Word for word, copy all the data and drop the pictures.

** Opening Provided information block **

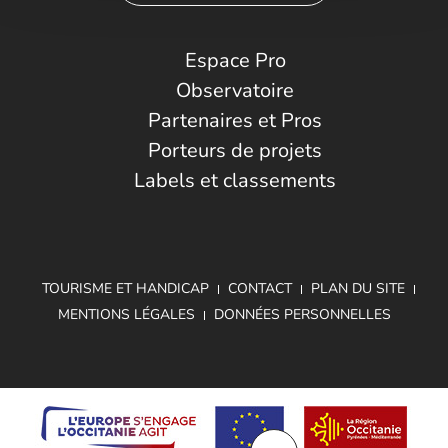
Espace Pro
Observatoire
Partenaires et Pros
Porteurs de projets
Labels et classements
TOURISME ET HANDICAP
CONTACT
PLAN DU SITE
MENTIONS LÉGALES
DONNÉES PERSONNELLES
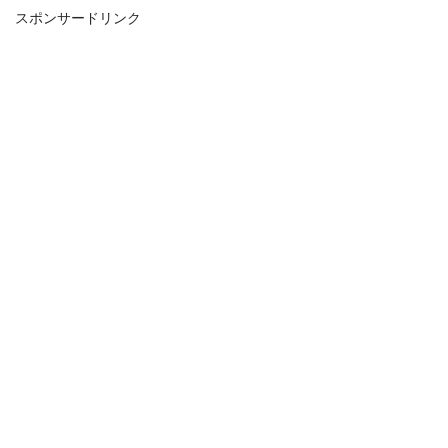
スポンサードリンク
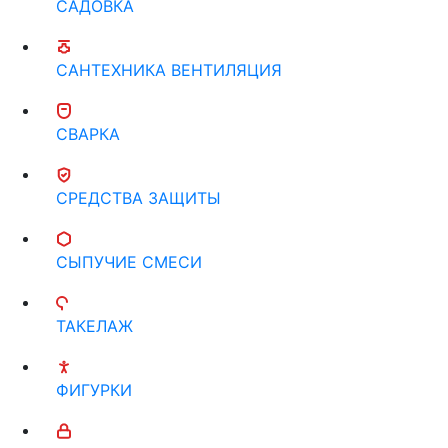
САДОВКА
САНТЕХНИКА ВЕНТИЛЯЦИЯ
СВАРКА
СРЕДСТВА ЗАЩИТЫ
СЫПУЧИЕ СМЕСИ
ТАКЕЛАЖ
ФИГУРКИ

** Closing Provided information block **

§ **Output below**
Espace Pro
Observatoire
Partenaires et Pros
Porteurs de projets
Labels et classements
TOURISME ET HANDICAP
CONTACT
PLAN DU SITE
MENTIONS LÉGALES
DONNÉES PERSONNELLES
スポンサードリンク
САДОВКА
САНТЕХНИКА ВЕНТИЛЯЦИЯ
СВАРКА
СРЕДСТВА ЗАЩИТЫ
СЫПУЧИЕ СМЕСИ
ТАКЕЛАЖ
ФИГУРКИ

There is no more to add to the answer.